Halk  meydanlarda…Atatürkçü,Cumhuriyetçi ve Bağımsız Türkiye için,İnsan Hakları ve Özgürlük için yürüyorlar..Gezi Parkı’na eş görülen tüm parklar onların söyleşi ve kaynaşma alanları oldu.Sokağa çıkamayanlar, Eşitsizlik Kapanı’na sıkışan kadınlarımız evlerde tencere-tava  çalarak istemlerini duyurmaya çalışıyorlar.Gençler,nine-dede,ana-baba ve çoluk-çocukları da önlerine katarak her türlü şiddete karşın yürüyor ve demokratik haklarını  istiyorlar.

 

Öğrenciler gelecek güvencesi,Üniversite mezunları iş,İşçilerimiz Toplu İş Sözleşmelerinin bağıtlanmasını,Kadınlarımız şiddetin son bulmasını,düşünenler düşünce ve yazma özgürlüğü istiyor.Adalet yerini bulmalı diyenler..Yargılananlar Tam bağımsız ve Adil Yargılama hakkının verilmesini,olup bitenleri kamuya anlatan,araştırıp yayınlayan yazılı ve görsel basın çalışanları gazeteciler,özgürce haber alma ve yazma haklarını istiyor.

 

Kısaca Gezi Direnişi bireysel isteklerden, toplumsal haklara kadar geniş bir yelpazede yer alan isteklerle Türkiye’nin Fotoğrafı oldu.Dış basın ve örgütlerden eleştiriler geliyor.Orantısız güç kullananlara karşı gençlerin en büyük silahları deniz gözlükleri,plastik gaz maskeleri,limon,ilaçlı su,sirke gibi vs. motosiklet kaskları idi.Tüm bunların ötesinde eylemcilerin paylaşım duyguları ile kitap,mizah,şiir,karikatür,çiçek,müzik,çeşitli enstrümanlar  ve dayanışma duyguları TOMA, gaz bombası ve spreylere karşı idi.

 

Dünyada ilk örneği sayılan “Duran Adam”, “Düşünen Adam”lar gibi bir başka anlatımla eylemlerini sürdürmeye çalıştılar.

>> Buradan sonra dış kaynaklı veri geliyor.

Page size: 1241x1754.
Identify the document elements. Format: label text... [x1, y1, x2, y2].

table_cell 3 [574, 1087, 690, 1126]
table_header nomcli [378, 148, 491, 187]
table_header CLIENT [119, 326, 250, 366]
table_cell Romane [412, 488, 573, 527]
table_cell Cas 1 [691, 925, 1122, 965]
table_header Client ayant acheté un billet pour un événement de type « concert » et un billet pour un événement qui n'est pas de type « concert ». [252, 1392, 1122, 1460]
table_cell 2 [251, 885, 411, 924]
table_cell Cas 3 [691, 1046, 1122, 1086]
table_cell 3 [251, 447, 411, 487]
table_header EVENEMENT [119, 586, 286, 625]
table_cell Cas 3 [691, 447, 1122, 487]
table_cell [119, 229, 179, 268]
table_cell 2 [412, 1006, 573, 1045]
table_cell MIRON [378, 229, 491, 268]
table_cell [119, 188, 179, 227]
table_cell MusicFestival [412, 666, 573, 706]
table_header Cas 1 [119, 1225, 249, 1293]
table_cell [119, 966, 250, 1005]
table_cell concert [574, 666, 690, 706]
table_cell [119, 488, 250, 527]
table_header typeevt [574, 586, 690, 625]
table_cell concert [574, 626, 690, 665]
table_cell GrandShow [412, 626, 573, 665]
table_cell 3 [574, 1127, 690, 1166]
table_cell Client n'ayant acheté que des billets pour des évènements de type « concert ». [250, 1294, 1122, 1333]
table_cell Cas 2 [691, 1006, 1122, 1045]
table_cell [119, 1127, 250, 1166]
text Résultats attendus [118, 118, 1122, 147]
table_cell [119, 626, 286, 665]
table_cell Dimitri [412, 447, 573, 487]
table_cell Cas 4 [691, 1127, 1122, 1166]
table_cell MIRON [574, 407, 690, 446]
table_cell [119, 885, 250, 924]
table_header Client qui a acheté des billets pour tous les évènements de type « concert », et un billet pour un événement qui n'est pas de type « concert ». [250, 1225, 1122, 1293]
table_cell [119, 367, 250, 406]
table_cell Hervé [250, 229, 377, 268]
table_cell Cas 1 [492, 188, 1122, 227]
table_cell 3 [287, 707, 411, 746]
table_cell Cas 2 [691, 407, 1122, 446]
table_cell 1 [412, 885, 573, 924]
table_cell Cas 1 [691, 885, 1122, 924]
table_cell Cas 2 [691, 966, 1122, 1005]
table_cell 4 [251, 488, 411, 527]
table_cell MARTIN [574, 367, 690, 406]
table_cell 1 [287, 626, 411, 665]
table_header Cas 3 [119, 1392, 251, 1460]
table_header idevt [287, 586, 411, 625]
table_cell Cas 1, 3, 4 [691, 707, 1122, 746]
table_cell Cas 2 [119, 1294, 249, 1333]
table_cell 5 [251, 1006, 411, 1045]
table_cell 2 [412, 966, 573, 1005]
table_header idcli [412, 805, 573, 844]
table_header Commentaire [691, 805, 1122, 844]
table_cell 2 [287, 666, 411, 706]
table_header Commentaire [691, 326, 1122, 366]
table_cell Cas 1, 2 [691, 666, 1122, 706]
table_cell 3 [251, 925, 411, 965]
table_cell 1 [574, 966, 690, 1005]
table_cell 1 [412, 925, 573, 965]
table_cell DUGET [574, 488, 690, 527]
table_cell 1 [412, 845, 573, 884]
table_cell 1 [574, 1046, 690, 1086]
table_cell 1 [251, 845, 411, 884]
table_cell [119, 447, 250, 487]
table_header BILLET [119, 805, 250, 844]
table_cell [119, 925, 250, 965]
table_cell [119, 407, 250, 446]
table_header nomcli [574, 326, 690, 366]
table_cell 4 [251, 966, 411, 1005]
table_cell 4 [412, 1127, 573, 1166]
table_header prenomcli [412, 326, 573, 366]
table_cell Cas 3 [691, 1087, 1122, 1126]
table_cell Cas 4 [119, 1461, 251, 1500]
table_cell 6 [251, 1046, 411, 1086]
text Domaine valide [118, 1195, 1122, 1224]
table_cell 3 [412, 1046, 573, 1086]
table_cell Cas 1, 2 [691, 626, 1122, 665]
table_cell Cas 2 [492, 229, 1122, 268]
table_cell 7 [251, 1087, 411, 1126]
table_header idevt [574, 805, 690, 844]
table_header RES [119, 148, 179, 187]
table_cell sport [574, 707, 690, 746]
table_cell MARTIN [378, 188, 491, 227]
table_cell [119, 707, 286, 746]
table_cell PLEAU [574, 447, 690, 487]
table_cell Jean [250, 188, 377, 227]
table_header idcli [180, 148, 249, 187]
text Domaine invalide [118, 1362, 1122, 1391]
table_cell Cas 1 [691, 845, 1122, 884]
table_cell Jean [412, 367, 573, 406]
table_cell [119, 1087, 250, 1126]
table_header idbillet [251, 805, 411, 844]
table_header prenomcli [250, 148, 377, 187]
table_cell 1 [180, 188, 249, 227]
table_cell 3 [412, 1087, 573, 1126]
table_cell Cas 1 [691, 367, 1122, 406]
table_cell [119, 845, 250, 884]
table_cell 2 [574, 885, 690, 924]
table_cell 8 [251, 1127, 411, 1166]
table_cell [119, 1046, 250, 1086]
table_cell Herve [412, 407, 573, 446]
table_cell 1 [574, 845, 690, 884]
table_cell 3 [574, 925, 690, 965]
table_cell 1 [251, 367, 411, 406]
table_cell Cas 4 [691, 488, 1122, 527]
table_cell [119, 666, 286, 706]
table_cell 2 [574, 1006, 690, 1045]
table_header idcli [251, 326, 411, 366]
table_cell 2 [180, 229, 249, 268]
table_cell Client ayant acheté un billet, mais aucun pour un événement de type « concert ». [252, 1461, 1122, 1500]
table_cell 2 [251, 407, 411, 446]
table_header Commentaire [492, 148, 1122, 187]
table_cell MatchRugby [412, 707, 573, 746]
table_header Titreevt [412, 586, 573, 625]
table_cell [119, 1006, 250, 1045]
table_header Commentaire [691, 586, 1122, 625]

Sonuçta gençlik Çapulcu ve Ayyaş unvanını aldı.Herkes çapulcu olmayı kabul etti.

 

Olaylar öylesine gelişti ki, ocaklara yeni ateşler düştü.PKK’nın 30 bin aşkın askerimizi şehit ettiği yetmemiş gibi şimdi de Direniş Şehitleri ile yeni acılar yaşanıyor.Ana - babalar Çocuklarını desteklediler.Ancak koruyamadılar.Evlatlarını kaybedenler önce hastane kapılarında, daha sonra da Adliye koridorlarında adil karar beklemekteler.Adil AYVALITAŞ(20),Abdullah CÖMERT(22),Ethem SARISÜLÜK (26),Ali İsmail KORKMAZ(19) şiddet sonucu, Polis memuru Mustafa SARI (30)ise koşarken duvardan düşüp hayatını yitirdi.Gözlerini yitiren, özürlü kalanlar ,halen ölüm kalım savaşı veren yoğun bakım ünitelerinde 13-14 yaşındaki çocuklarımız,yaralanan yüzlerce insanlar daha da ötesi, gözaltında alınanların gördükleri şiddet ve psikolojik baskının sonuçları affedilemez.Olayları izleyenler kırmızı elbiseli,beyaz çantalı kızımızın TOMA’ lardan püskürtülen kimyasal sular altında iken, yarım metre öteden el spreyi ile de karşı karşıya kaldığına ilişkin fotoğrafını unutmayacaklardır.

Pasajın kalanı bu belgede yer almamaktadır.